[[ Data to examine, beginning ]]
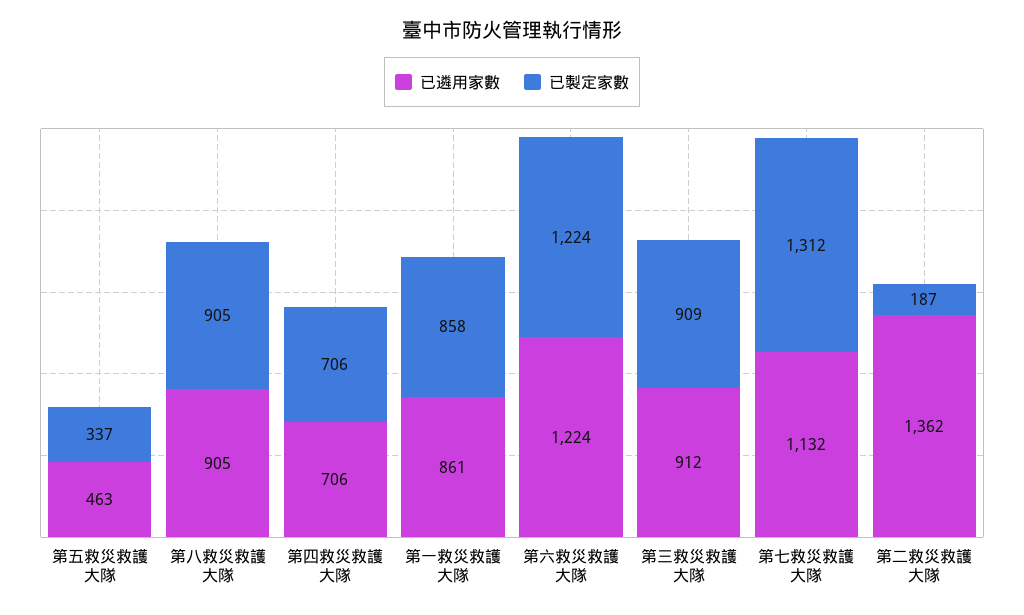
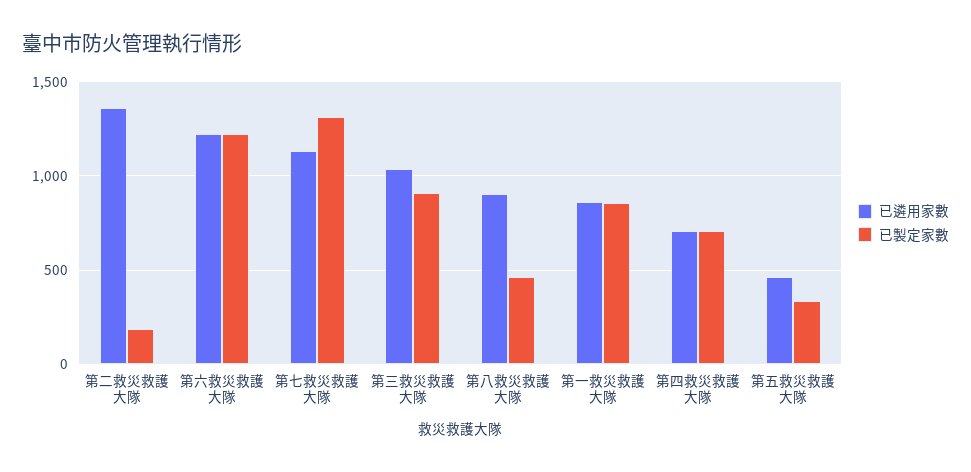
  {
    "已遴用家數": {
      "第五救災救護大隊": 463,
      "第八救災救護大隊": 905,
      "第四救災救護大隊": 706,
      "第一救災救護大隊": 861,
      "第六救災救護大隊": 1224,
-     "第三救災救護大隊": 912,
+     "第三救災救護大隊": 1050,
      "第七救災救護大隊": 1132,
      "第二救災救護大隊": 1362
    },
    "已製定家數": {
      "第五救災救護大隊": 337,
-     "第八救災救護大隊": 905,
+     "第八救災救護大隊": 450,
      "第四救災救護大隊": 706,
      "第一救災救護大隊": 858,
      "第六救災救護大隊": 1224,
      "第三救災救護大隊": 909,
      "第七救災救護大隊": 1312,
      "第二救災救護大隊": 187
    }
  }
[[ Data to examine, end ]]
[[ Data to examine, beginning ]]
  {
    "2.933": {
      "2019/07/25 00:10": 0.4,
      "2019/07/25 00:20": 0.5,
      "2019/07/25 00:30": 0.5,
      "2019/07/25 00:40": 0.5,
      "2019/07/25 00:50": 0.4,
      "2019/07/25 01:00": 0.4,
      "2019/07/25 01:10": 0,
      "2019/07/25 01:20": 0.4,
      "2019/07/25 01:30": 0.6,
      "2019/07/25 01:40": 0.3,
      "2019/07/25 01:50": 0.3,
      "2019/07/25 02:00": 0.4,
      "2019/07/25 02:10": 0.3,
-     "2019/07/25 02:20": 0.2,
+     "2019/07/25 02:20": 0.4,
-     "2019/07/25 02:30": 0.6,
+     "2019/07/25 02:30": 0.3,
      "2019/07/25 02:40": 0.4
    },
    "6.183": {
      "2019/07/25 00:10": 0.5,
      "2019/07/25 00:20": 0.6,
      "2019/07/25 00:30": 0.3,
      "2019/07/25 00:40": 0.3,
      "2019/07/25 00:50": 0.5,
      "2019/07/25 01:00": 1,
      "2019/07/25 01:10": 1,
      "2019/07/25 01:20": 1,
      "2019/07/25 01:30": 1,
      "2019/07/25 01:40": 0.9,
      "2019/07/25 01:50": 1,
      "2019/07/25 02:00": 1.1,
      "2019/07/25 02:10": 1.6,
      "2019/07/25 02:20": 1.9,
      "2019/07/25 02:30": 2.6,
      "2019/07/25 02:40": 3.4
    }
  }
[[ Data to examine, end ]]
[[ Data to examine, beginning ]]
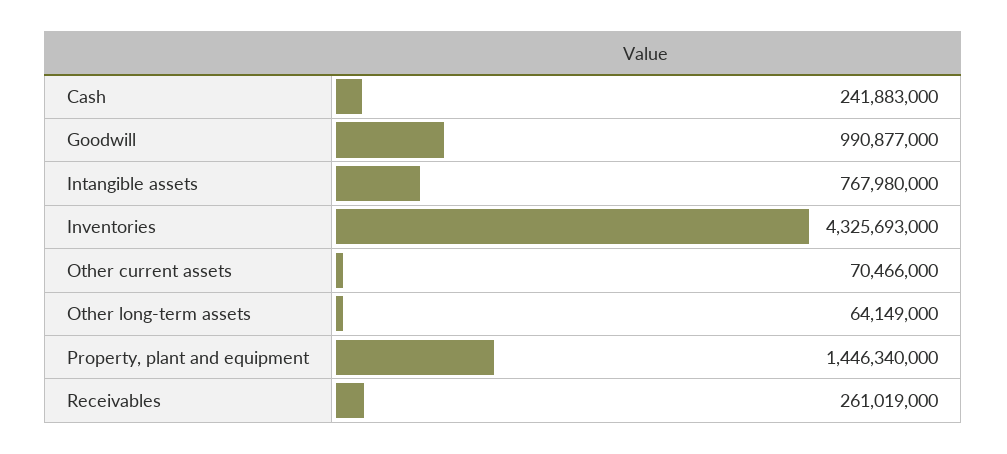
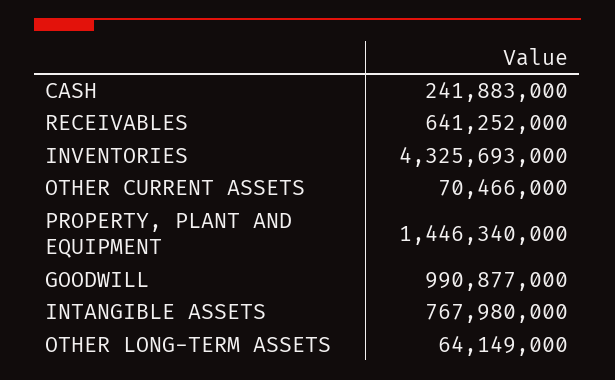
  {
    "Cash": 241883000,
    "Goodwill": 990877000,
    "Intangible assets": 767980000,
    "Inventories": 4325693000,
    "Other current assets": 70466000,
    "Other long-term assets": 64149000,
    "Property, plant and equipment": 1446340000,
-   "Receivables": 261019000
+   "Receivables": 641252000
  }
[[ Data to examine, end ]]
> What to work on: Read through the data above. Report each line that has the word "第三救災救護大隊".

> Exercise response:
-     "第三救災救護大隊": 912,
+     "第三救災救護大隊": 1050,
      "第三救災救護大隊": 909,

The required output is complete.